Advirtió que el uso de las instituciones como mecanismo de presión y exhibición pública, como es el caso de la PROFECO y el SAT, tratando al sector como si fuera infractor, cuando en realidad el gremio es el que garantiza el abasto de combustibles en todo el país.
PRESIÓN, HOSTIGAMIENTO E INTIMIDACIÓN
Los gasolineros denunciaron que el acuerdo suscrito por un grupo de empresarios del sector no involucra a todos los comercializadores de hidrocarburos en el país, ante lo cual urgieron a las autoridades a abrirse a un diálogo “real, técnico y verdaderamente representativo del sector”, tras sostener que es muy delicado tomar decisiones construidas bajo presiones y únicamente con algunos grandes grupos que no reflejan la realidad del gasolinero promedio.

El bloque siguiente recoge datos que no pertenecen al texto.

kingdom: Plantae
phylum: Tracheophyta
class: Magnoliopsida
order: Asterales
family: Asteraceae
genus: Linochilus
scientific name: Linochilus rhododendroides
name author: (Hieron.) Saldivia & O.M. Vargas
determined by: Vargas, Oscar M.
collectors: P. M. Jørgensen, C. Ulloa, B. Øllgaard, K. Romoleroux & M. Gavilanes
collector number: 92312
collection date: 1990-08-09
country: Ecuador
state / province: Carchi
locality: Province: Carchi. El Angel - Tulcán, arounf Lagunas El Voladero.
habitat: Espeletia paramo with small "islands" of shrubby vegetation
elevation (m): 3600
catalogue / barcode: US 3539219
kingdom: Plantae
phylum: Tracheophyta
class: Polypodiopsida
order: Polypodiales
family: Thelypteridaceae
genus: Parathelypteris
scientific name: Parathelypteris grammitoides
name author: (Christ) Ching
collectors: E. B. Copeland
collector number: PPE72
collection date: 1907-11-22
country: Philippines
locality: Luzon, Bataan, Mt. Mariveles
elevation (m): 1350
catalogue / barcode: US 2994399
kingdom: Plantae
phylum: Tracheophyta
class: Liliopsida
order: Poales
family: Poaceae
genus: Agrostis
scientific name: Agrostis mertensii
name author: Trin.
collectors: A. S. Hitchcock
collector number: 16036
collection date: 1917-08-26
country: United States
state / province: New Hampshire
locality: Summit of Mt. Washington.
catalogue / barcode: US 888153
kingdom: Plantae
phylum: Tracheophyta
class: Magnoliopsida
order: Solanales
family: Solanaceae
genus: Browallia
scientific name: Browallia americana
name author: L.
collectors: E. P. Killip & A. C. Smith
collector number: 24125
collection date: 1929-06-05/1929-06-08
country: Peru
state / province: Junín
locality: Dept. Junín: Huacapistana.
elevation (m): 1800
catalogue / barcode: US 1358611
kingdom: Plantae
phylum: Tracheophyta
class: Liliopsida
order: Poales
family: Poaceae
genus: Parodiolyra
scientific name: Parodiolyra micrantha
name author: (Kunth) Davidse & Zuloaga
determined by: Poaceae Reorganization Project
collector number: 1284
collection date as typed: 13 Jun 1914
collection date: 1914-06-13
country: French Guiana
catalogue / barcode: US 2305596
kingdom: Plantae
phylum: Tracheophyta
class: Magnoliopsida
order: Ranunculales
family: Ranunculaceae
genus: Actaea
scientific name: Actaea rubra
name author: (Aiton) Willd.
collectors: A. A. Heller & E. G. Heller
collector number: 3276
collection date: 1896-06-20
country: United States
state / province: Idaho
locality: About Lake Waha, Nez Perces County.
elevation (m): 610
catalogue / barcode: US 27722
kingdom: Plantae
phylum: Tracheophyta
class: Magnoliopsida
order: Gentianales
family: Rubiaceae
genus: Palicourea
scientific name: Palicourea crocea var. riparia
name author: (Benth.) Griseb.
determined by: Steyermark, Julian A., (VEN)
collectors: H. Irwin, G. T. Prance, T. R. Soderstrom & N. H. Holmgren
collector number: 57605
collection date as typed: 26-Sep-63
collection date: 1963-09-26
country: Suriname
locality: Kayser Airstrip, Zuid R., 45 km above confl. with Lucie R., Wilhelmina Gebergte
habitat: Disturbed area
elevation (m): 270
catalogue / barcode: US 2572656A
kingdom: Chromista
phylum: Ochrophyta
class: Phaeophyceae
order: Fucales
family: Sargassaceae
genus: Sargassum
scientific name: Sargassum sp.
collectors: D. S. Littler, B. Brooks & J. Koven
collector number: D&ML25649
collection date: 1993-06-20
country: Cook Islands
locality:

En ese sentido, advirtieron que “de continuar por esa vía, el sector será empujado inevitablemente a escenarios de disrupción en el servicio, como ha ocurrido en otros sectores productivos, ante la imposibilidad de operar con pérdidas”, dejando en claro que, si bien nadie desea llegar a ese punto, empero tampoco es viable sostener una actividad bajo condiciones impuestas que comprometen su subsistencia.
SITUACIÓN DEMASIADO CRÍTICA
En un documento firmado por los gasolineros inconformes con el actuar del Gobierno Federal hacia el sector, se advirtió que el sector ha enfrentado durante años condiciones adversas, “cada vez más regulaciones y una enorme burocracia en los trámites con las dependencias”.
Asimismo, se advirtió que, por si eso no fuera suficiente, todo el sexenio pasado el sector tuvo que resistir el embate desleal del huachicol promovido desde las esferas más altas de la política, eso sí, con todas estas mismas dependencias haciendo caso omiso y volteando a otro lado.
Los inconformes manifestaron que el hostigamiento que se está padeciendo de parte de la PROFECO y de la Secretaría de Energía con el propósito de imponer un esquema de control de precios en el diesel, podría llevar a una crisis innecesaria que pudiera poner en riesgo el abasto de combustibles y derivar además en un paro de operaciones con consecuencias delicadas para la economía nacional.